Dan uses a PASCO Smart Cart while I use Vernier sensors. The first year I tried this I used a low-g accelerometer because it was what I had. Through a Donors Choose grant I was able to purchase the higher 25-g accelerometer, 3-axis accelerometer and a Wireless Dynamic Sensor System (WDSS). The wired sensors require some coordination to prevent the cord from catching but are workable. I found that the wireless WDSS made for easier set-ups but would disconnect occasionally. Both the WDSS and the 3-axis sensors were almost too accurate and the graphs produced were difficult for students to interpret. I opted this year to use the single-axis 25-g accelerometer because even collecting 500 samples per second the peak accelerations were easier for students to determine.
In the past I've used a wood ramp and a big heavy dynamics cart that then travels along the flat lab bench into a wall. The transition from ramp to flat tabletop caused additional acceleration peaks so we opted to have the cart run directly into the wall from an incline. The heavy cart and steep ramp produced a high acceleration that exceeded the accelerometer's limits. We decreased the ramp angle and still occasionally "missed" the hit because the time of impact of the cart against the wall was so short. This year we opted to use a low-friction (not smart) PASCO cart and track from another colleague. The 120 cm long track was raised above the table by one textbook and pushed against the wall. A box of weights (over 30 lbs) was pushed against the higher end of the track to prevent it from moving. In initial tests the conservation of momentum caused the track to move quite a bit when the cart struck the end of the track.
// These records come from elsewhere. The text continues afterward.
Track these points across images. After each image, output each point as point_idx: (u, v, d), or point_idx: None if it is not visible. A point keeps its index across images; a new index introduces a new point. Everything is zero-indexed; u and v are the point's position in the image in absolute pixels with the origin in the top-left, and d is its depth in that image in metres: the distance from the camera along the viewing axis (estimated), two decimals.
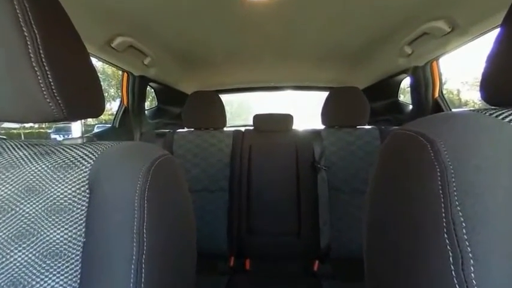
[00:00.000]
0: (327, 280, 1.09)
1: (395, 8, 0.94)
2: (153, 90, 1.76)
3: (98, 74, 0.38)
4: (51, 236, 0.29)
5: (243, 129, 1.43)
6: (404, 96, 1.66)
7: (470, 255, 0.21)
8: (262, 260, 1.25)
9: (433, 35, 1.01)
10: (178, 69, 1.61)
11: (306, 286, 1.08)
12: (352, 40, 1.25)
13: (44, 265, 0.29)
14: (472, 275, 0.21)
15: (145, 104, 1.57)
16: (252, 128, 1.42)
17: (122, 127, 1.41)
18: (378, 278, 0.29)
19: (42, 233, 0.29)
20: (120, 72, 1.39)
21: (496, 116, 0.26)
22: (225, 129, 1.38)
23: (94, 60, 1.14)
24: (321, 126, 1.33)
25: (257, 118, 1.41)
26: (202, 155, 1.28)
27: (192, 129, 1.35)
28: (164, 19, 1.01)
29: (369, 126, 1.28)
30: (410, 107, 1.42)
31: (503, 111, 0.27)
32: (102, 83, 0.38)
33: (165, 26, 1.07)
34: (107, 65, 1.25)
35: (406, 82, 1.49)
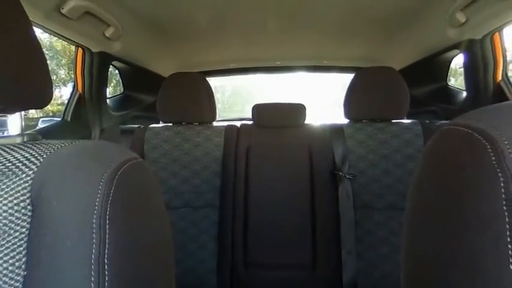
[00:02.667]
0: None
1: None
2: (117, 71, 1.76)
3: (44, 50, 0.38)
4: None
5: (238, 124, 1.43)
6: (456, 79, 1.66)
7: None
8: None
9: None
10: (151, 44, 1.61)
11: None
12: (386, 2, 1.25)
13: None
14: None
15: (108, 90, 1.57)
16: (250, 122, 1.43)
17: (75, 121, 1.40)
18: None
19: None
20: (74, 48, 1.39)
21: None
22: (214, 123, 1.38)
23: (38, 32, 1.14)
24: (344, 121, 1.33)
25: (258, 109, 1.41)
26: (184, 160, 1.27)
27: (170, 124, 1.35)
28: None
29: (409, 121, 1.29)
30: (464, 94, 1.44)
31: None
32: (49, 63, 0.39)
33: None
34: (56, 38, 1.25)
35: (458, 61, 1.50)
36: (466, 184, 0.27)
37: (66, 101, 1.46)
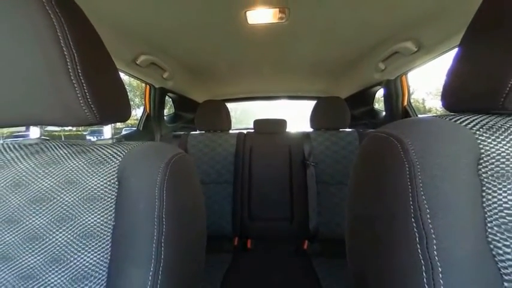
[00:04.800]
0: (315, 257, 1.09)
1: (371, 31, 0.94)
2: (170, 99, 1.76)
3: (125, 86, 0.38)
4: (87, 220, 0.30)
5: (245, 131, 1.43)
6: (379, 104, 1.65)
7: (433, 235, 0.21)
8: (261, 241, 1.24)
9: (403, 54, 1.01)
10: (191, 82, 1.60)
11: (297, 262, 1.08)
12: (336, 58, 1.25)
13: (80, 244, 0.29)
14: (435, 252, 0.21)
15: (164, 110, 1.57)
16: (252, 130, 1.42)
17: (145, 130, 1.41)
18: (357, 257, 0.29)
19: (79, 217, 0.30)
20: (144, 85, 1.39)
21: (455, 121, 0.27)
22: (230, 131, 1.37)
23: (122, 75, 1.15)
24: (310, 129, 1.33)
25: (257, 122, 1.40)
26: (211, 153, 1.27)
27: (203, 132, 1.35)
28: (179, 40, 1.02)
29: (350, 129, 1.27)
30: (384, 113, 1.42)
31: (460, 116, 0.27)
32: (128, 94, 0.38)
33: (180, 46, 1.08)
34: (133, 79, 1.25)
35: (380, 93, 1.49)
36: (385, 169, 0.27)
37: (139, 118, 1.47)
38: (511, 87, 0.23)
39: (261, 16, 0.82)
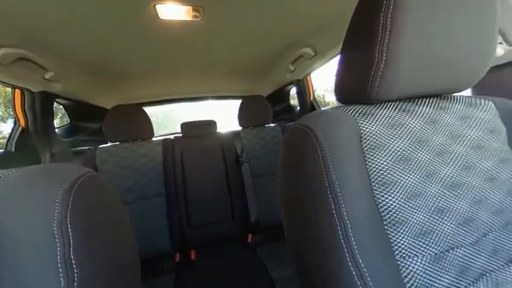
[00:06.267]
0: (259, 247, 1.15)
1: (278, 37, 1.07)
2: (62, 106, 1.35)
3: None
4: None
5: (172, 137, 1.30)
6: (294, 100, 1.89)
7: (342, 202, 0.27)
8: (205, 247, 1.19)
9: (305, 57, 1.21)
10: (92, 84, 1.29)
11: (244, 257, 1.10)
12: (254, 60, 1.34)
13: None
14: (345, 213, 0.26)
15: (55, 121, 1.19)
16: (180, 135, 1.32)
17: (21, 151, 1.02)
18: (292, 234, 0.32)
19: None
20: (9, 89, 1.00)
21: (344, 111, 0.34)
22: (153, 139, 1.22)
23: None
24: (239, 128, 1.37)
25: (184, 126, 1.31)
26: (133, 166, 1.09)
27: (117, 143, 1.13)
28: (69, 32, 0.79)
29: (273, 124, 1.39)
30: (298, 108, 1.62)
31: (347, 107, 0.35)
32: None
33: (71, 39, 0.85)
34: None
35: (293, 91, 1.71)
36: (304, 155, 0.30)
37: (7, 135, 1.04)
38: (371, 85, 0.32)
39: (172, 12, 0.77)
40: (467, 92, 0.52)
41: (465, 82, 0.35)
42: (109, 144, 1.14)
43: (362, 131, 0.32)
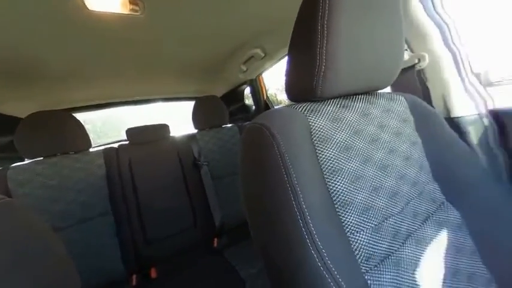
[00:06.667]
0: (226, 249, 1.13)
1: (227, 37, 1.06)
2: None
3: None
4: None
5: (116, 145, 1.14)
6: (248, 100, 1.92)
7: (299, 192, 0.28)
8: (167, 262, 1.09)
9: (256, 58, 1.24)
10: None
11: (211, 263, 1.07)
12: (204, 59, 1.29)
13: None
14: (303, 203, 0.28)
15: None
16: (127, 142, 1.17)
17: None
18: (257, 230, 0.32)
19: None
20: None
21: (295, 108, 0.37)
22: (91, 150, 1.04)
23: None
24: (195, 130, 1.31)
25: (130, 132, 1.17)
26: (66, 185, 0.91)
27: (40, 159, 0.92)
28: None
29: (230, 125, 1.38)
30: (254, 107, 1.66)
31: (298, 105, 0.38)
32: None
33: None
34: None
35: (247, 90, 1.73)
36: (260, 153, 0.31)
37: None
38: (316, 84, 0.35)
39: (103, 3, 0.67)
40: (388, 89, 0.63)
41: (385, 81, 0.42)
42: (27, 161, 0.92)
43: (311, 126, 0.35)
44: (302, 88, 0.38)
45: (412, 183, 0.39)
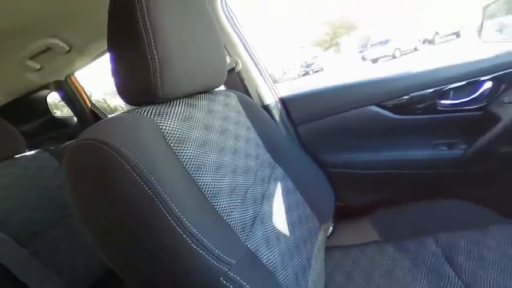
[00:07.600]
0: None
1: (12, 20, 0.65)
2: None
3: None
4: None
5: None
6: (62, 111, 1.39)
7: (168, 198, 0.26)
8: None
9: (58, 52, 0.89)
10: None
11: None
12: None
13: None
14: (177, 210, 0.26)
15: None
16: None
17: None
18: (138, 267, 0.27)
19: None
20: None
21: (140, 113, 0.32)
22: None
23: None
24: None
25: None
26: None
27: None
28: None
29: (32, 152, 0.88)
30: (75, 119, 1.24)
31: (142, 109, 0.34)
32: None
33: None
34: None
35: (53, 98, 1.23)
36: (106, 176, 0.25)
37: None
38: (155, 85, 0.33)
39: None
40: (223, 87, 0.75)
41: (219, 80, 0.49)
42: None
43: (163, 130, 0.33)
44: (139, 90, 0.34)
45: (255, 158, 0.51)
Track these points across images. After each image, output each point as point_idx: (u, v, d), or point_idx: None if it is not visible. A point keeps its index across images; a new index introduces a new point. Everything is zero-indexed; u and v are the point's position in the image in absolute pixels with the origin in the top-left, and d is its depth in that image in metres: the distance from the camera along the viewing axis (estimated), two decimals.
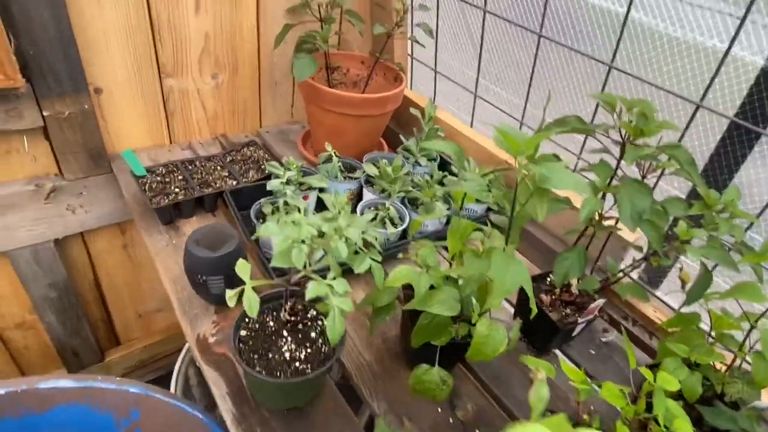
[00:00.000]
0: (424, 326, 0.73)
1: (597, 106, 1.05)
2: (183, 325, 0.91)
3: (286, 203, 1.01)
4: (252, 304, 0.65)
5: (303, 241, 0.65)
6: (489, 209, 1.24)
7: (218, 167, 1.23)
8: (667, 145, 0.71)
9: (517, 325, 0.71)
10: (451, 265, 0.79)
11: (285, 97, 1.53)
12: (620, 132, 0.76)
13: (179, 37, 1.23)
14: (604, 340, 1.05)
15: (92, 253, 1.43)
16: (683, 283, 0.86)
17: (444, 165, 1.36)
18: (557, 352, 1.01)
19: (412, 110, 1.33)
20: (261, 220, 1.04)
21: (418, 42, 1.33)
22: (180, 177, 1.16)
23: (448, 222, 1.18)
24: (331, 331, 0.63)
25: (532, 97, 1.20)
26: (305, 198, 1.12)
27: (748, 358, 0.74)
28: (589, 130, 0.77)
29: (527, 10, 1.22)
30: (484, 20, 1.23)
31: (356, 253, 0.72)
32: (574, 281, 0.98)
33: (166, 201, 1.07)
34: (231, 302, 0.69)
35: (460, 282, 0.74)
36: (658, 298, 1.07)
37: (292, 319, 0.80)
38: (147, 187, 1.11)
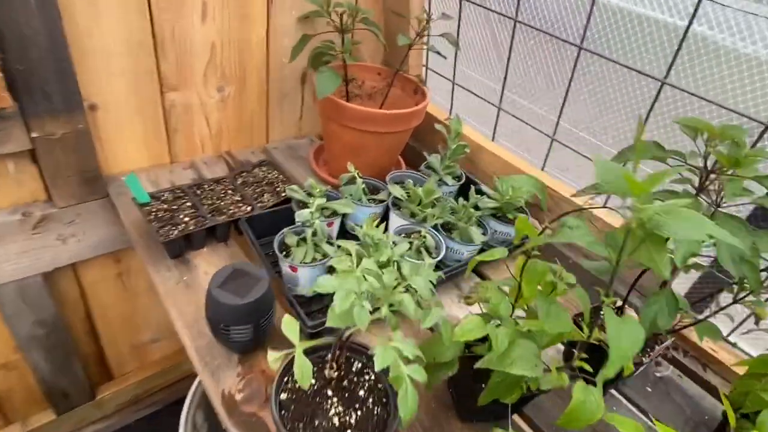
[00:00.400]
0: (496, 385, 0.64)
1: (645, 120, 0.98)
2: (204, 379, 0.80)
3: (314, 233, 0.91)
4: (305, 372, 0.54)
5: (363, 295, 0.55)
6: None
7: (229, 191, 1.12)
8: (763, 176, 0.64)
9: (600, 383, 0.63)
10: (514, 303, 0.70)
11: (293, 110, 1.43)
12: (704, 161, 0.68)
13: (183, 47, 1.11)
14: (658, 375, 0.98)
15: (84, 285, 1.29)
16: (758, 319, 0.79)
17: (469, 183, 1.28)
18: (613, 392, 0.93)
19: (437, 126, 1.24)
20: (284, 253, 0.93)
21: (439, 53, 1.24)
22: (188, 203, 1.04)
23: (482, 250, 1.10)
24: (403, 408, 0.53)
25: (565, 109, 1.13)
26: (330, 225, 1.02)
27: None
28: (668, 157, 0.69)
29: (549, 16, 1.15)
30: (514, 30, 1.15)
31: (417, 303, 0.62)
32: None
33: (176, 233, 0.95)
34: (274, 365, 0.59)
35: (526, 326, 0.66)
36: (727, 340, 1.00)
37: (336, 375, 0.70)
38: (153, 216, 0.99)
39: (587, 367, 0.62)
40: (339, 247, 0.75)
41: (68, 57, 0.93)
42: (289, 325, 0.56)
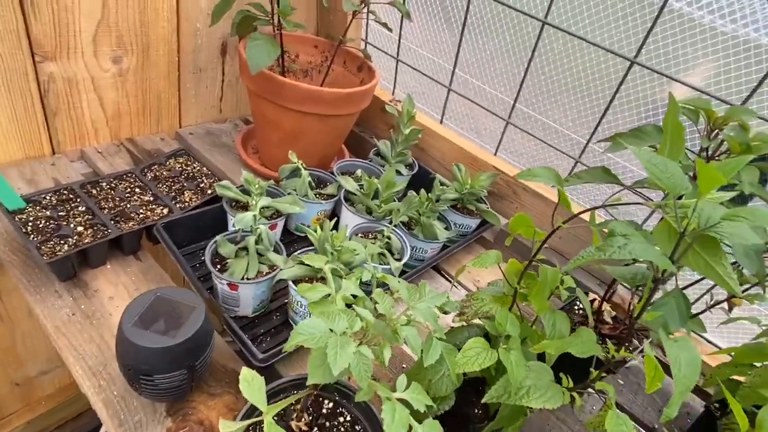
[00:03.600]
0: (504, 417, 0.54)
1: (609, 104, 0.92)
2: None
3: (258, 241, 0.73)
4: None
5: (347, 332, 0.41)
6: (484, 222, 1.07)
7: (137, 189, 0.88)
8: None
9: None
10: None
11: (211, 88, 1.20)
12: (708, 145, 0.62)
13: (63, 2, 0.85)
14: (626, 365, 0.96)
15: None
16: (731, 307, 0.77)
17: (422, 173, 1.16)
18: (590, 390, 0.88)
19: (388, 108, 1.10)
20: (219, 267, 0.75)
21: (386, 26, 1.09)
22: (81, 208, 0.80)
23: (444, 247, 0.99)
24: None
25: (523, 92, 1.05)
26: (272, 228, 0.85)
27: None
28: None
29: None
30: (469, 2, 1.04)
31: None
32: (607, 308, 0.86)
33: (66, 248, 0.72)
34: None
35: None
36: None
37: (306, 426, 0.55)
38: (30, 227, 0.74)
39: (611, 390, 0.54)
40: (302, 262, 0.59)
41: None
42: (251, 385, 0.40)
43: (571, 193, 1.04)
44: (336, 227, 0.91)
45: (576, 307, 0.88)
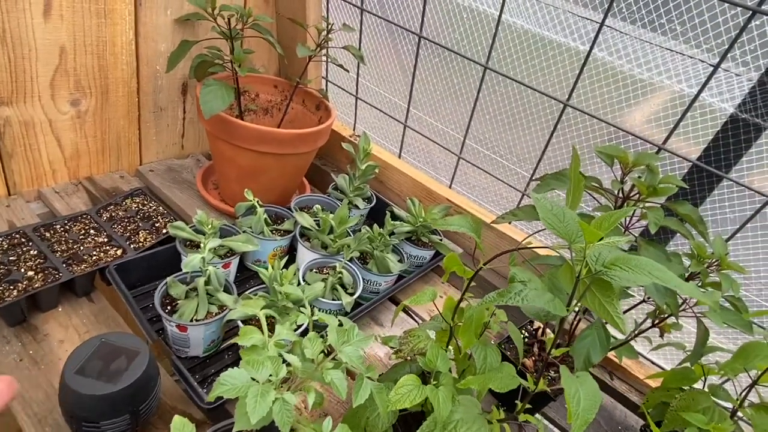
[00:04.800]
0: None
1: (547, 142, 0.99)
2: None
3: (207, 281, 0.75)
4: None
5: (280, 381, 0.43)
6: (438, 252, 1.11)
7: (91, 230, 0.90)
8: (676, 203, 0.65)
9: None
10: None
11: (172, 126, 1.23)
12: (622, 188, 0.68)
13: (20, 49, 0.87)
14: None
15: None
16: (663, 332, 0.82)
17: (380, 205, 1.20)
18: (538, 416, 0.91)
19: (345, 145, 1.14)
20: (169, 308, 0.76)
21: (342, 67, 1.15)
22: (33, 252, 0.81)
23: (400, 278, 1.03)
24: None
25: (471, 129, 1.11)
26: (226, 266, 0.87)
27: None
28: (588, 183, 0.68)
29: (461, 37, 1.13)
30: (419, 46, 1.10)
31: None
32: (549, 335, 0.90)
33: (15, 293, 0.72)
34: None
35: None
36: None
37: None
38: None
39: (534, 420, 0.57)
40: (241, 297, 0.62)
41: None
42: None
43: (522, 222, 1.09)
44: (288, 264, 0.94)
45: (525, 336, 0.92)
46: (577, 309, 0.82)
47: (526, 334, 0.92)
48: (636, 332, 0.76)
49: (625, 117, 0.95)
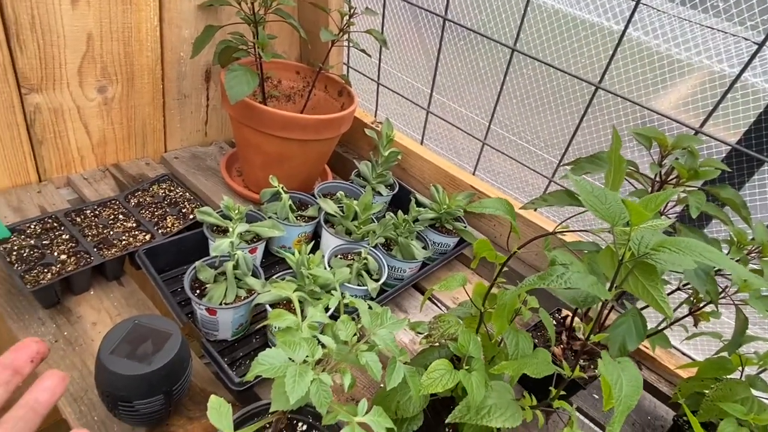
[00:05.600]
0: None
1: (577, 126, 0.96)
2: None
3: (236, 266, 0.75)
4: None
5: (318, 361, 0.43)
6: (462, 240, 1.10)
7: (120, 215, 0.91)
8: (717, 187, 0.63)
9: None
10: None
11: (196, 113, 1.23)
12: (660, 172, 0.65)
13: (48, 37, 0.88)
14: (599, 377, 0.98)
15: None
16: (697, 322, 0.80)
17: (402, 192, 1.19)
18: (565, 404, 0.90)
19: (368, 132, 1.14)
20: (198, 292, 0.77)
21: (364, 51, 1.13)
22: (65, 236, 0.82)
23: (423, 265, 1.02)
24: None
25: (497, 113, 1.09)
26: (252, 251, 0.87)
27: None
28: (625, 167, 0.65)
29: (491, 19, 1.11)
30: (443, 29, 1.08)
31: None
32: (579, 325, 0.88)
33: (49, 276, 0.74)
34: None
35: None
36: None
37: None
38: (14, 256, 0.76)
39: (568, 407, 0.56)
40: (268, 282, 0.62)
41: None
42: (218, 412, 0.42)
43: (548, 210, 1.07)
44: (313, 250, 0.94)
45: (554, 324, 0.91)
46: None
47: (554, 323, 0.91)
48: (672, 321, 0.74)
49: (660, 99, 0.92)
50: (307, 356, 0.41)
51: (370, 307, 0.56)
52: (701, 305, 0.70)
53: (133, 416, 0.61)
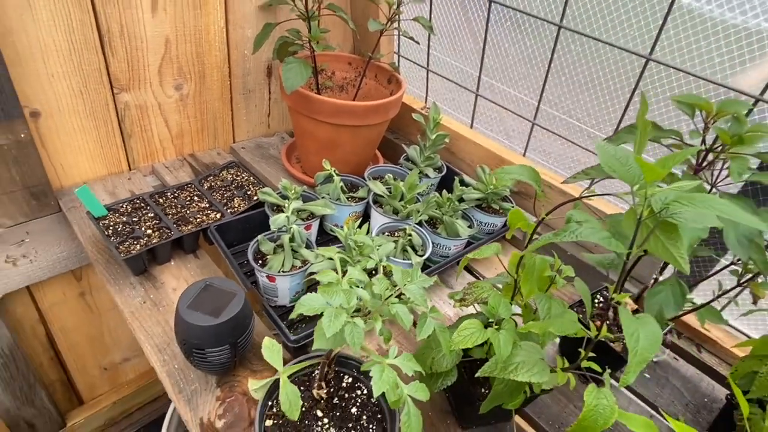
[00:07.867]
0: (498, 391, 0.60)
1: (629, 101, 0.94)
2: (179, 407, 0.73)
3: (291, 239, 0.84)
4: (292, 403, 0.48)
5: (356, 311, 0.49)
6: None
7: (195, 197, 1.03)
8: (765, 153, 0.61)
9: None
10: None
11: (260, 106, 1.34)
12: (703, 139, 0.64)
13: (134, 43, 1.01)
14: (655, 359, 0.96)
15: (42, 308, 1.19)
16: (756, 299, 0.77)
17: (450, 175, 1.22)
18: (613, 381, 0.90)
19: (415, 116, 1.18)
20: (260, 262, 0.86)
21: (413, 39, 1.18)
22: (150, 214, 0.95)
23: (468, 243, 1.05)
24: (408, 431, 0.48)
25: (546, 93, 1.09)
26: (308, 228, 0.95)
27: None
28: (664, 136, 0.65)
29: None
30: (489, 10, 1.10)
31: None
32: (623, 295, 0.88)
33: (138, 247, 0.87)
34: (257, 394, 0.52)
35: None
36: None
37: (325, 393, 0.64)
38: (111, 230, 0.90)
39: (596, 368, 0.58)
40: (319, 253, 0.69)
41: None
42: (271, 350, 0.50)
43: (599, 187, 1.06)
44: (368, 227, 1.01)
45: (596, 300, 0.91)
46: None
47: (602, 299, 0.91)
48: (720, 293, 0.72)
49: (737, 77, 0.87)
50: (342, 304, 0.47)
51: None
52: (750, 276, 0.67)
53: (206, 364, 0.71)
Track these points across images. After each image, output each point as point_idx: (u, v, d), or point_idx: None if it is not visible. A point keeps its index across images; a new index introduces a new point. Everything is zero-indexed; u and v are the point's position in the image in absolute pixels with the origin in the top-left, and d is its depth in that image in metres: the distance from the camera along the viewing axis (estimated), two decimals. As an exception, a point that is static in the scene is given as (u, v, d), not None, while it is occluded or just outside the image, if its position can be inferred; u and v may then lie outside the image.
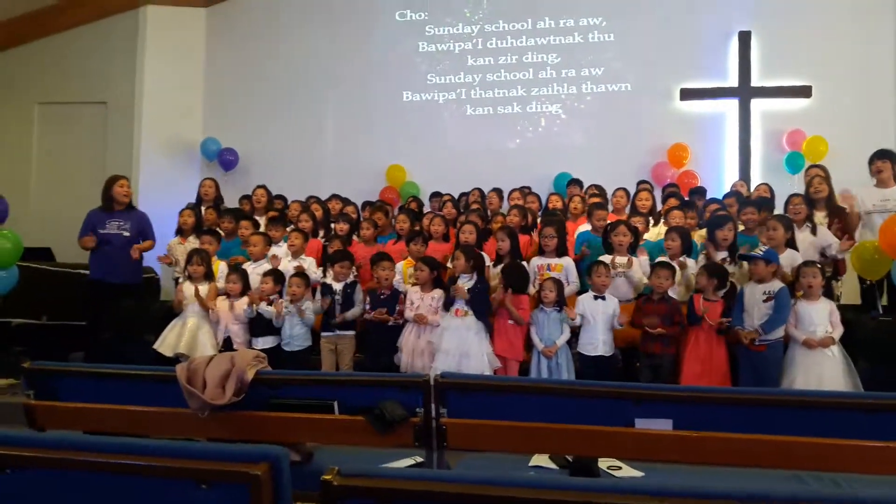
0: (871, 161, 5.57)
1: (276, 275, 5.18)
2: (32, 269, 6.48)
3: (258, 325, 5.09)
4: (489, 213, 6.86)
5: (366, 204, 7.51)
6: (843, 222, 5.42)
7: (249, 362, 2.67)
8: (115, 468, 1.49)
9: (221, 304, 5.17)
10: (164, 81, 8.90)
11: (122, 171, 7.14)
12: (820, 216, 5.45)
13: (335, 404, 2.61)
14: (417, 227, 6.16)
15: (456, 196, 7.62)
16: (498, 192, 7.42)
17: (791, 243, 4.96)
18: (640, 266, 5.13)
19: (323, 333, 5.13)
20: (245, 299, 5.12)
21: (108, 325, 5.80)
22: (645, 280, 5.00)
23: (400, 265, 5.51)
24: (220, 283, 5.33)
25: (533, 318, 4.81)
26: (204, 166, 9.07)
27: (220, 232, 6.13)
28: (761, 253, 4.52)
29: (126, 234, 5.84)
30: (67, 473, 1.51)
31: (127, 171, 8.43)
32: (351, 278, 5.26)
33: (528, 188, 7.51)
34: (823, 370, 4.35)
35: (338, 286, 5.16)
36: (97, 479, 1.52)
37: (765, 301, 4.46)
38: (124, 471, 1.49)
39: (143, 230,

This year student designs proved very successful. Because of the light cart and small incline students were able to reduce the acceleration of the cart at impact fairly easily. Usually the designs that "failed" did so because the cart passed underneath the crash cushion and still struck the wall. I had only one set-up in the classroom so groups took turns testing their barriers and collecting data. We stored a trial of the cart running into a book at the end of the ramp and then printed out graphs for each group with their trial on top of the control data. Here is an example of the data student's received with the control (green) and their trial (blue):
Using this information students were to write a Claim, Evidence, Reasoning (CER) conclusion to answer the question: "Was your crash cushion effective?" After grading these conclusions we realized a few things:
1. Students did not agree on what made a crash cushion effective. Most students realized that decreasing the force, as shown on their graph as a decrease in acceleration, by increasing the time of impact made for a successful crash cushions. A few more realized that stopping the moving cart without letting it bounce back was also good. Yet many students considered their crash cushions ineffective if there was any acceleration, even if they reduced their force by more than 50% .
2. Students do not know what is fact vs. opinion. This must be going around recently. Students often stated opinions or qualitative observations in place of specific measurable data. "Our crash cushion was good because it stopped the cart slowly."
3. Some students did not understand the graph axis, significance of peaks, etc. Referring to the example above, some students incorrectly described the "time of impact" to be just over 2.5 seconds for the control trial. They did not understand or forgot the fact that the cart had to roll down the ramp before the impact.
4. When in doubt, students are prolific. I expected three, maybe 5, sentences from students yet often received a full page. While grading these conclusions I often crossed out over half of what was written because it was superfluous. They seemed to just keep writing and praying for partial credit.
Before handing back their conclusions I reviewed the CER format with students and showed them a few pictures of correctly written (short) examples of their peers. I showed them a few sample graphs from their trials and reviewed the significance of each peak. In the future this will be done the day after to give students a chance to correct their CER conclusions before turning them in.